BEGIN Records provided

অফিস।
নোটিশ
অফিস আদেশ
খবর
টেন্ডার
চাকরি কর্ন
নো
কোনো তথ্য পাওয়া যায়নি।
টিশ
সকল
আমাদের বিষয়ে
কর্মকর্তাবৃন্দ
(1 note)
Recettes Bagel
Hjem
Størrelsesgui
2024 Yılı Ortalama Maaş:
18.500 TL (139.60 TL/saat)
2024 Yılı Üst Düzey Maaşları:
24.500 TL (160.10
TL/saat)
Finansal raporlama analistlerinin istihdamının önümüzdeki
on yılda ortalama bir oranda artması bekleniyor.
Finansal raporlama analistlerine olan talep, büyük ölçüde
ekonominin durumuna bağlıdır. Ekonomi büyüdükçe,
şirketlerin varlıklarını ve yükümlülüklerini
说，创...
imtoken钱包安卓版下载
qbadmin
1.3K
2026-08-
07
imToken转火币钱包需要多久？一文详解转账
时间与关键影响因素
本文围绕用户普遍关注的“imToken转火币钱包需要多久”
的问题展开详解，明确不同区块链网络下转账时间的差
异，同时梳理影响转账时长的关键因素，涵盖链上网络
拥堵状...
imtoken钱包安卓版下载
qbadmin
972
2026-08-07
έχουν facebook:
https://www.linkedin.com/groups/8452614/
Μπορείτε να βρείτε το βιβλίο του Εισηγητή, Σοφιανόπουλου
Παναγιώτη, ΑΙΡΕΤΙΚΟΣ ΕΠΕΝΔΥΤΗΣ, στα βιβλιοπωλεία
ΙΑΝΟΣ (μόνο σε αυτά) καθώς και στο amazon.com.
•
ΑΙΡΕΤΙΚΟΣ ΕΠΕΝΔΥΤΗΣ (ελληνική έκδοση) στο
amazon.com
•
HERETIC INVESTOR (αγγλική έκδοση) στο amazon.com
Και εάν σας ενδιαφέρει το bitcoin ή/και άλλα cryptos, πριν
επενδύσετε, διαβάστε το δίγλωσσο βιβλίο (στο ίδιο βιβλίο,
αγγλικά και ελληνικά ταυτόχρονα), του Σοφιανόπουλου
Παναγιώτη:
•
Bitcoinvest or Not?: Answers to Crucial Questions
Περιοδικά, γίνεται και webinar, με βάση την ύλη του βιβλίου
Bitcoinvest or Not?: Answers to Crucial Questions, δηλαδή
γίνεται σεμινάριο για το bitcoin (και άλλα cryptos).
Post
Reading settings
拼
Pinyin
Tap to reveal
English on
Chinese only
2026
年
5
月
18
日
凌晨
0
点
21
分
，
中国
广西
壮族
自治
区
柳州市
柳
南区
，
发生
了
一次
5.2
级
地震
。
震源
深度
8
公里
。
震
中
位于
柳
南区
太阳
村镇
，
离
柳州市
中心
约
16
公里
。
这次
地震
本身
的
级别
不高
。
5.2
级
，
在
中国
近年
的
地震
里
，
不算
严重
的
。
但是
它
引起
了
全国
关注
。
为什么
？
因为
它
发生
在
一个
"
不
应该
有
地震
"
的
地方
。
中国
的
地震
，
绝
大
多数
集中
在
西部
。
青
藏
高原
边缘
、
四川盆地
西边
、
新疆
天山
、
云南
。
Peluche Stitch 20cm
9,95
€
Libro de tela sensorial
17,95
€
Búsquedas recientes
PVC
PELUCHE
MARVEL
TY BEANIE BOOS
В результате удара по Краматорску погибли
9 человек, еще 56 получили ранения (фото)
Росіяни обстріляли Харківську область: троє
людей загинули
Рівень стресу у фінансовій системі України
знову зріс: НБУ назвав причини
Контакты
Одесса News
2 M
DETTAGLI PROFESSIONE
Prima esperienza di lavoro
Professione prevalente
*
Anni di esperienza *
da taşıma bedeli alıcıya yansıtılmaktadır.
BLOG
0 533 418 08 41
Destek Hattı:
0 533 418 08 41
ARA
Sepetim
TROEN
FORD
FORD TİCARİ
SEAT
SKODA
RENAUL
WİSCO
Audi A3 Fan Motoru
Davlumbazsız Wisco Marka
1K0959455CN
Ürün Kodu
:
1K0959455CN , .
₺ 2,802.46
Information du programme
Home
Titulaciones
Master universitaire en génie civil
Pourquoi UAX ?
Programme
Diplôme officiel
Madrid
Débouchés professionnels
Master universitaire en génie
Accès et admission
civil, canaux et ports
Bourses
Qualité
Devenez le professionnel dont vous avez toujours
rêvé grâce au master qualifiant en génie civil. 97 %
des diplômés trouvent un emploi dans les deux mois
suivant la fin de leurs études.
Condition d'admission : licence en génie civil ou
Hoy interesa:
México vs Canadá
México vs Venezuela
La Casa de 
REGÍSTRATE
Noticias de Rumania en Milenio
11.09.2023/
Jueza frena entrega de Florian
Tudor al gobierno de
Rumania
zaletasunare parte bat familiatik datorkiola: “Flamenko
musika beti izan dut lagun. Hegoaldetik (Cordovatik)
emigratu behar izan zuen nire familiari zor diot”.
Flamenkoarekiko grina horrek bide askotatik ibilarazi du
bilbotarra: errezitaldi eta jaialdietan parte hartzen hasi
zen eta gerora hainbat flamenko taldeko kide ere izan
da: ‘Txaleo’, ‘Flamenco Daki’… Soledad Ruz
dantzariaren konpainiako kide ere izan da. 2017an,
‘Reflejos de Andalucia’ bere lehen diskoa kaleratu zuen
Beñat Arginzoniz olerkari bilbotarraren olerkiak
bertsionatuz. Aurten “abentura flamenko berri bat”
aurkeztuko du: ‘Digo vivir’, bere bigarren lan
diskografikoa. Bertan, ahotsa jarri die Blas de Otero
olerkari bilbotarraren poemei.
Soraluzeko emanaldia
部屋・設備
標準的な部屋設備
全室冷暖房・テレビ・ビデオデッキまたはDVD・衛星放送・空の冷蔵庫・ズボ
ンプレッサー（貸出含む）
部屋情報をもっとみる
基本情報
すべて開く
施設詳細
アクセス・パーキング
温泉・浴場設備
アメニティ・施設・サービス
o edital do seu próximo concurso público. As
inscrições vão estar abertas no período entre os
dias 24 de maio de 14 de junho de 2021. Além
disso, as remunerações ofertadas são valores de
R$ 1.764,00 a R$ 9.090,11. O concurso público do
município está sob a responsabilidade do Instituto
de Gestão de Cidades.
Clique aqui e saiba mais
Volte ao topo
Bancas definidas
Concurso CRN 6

END Records provided

*Work order:* Report each line of the data in which "Crucial" occurs.

*Your solution:*
Bitcoinvest or Not?: Answers to Crucial Questions
Bitcoinvest or Not?: Answers to Crucial Questions, δηλαδή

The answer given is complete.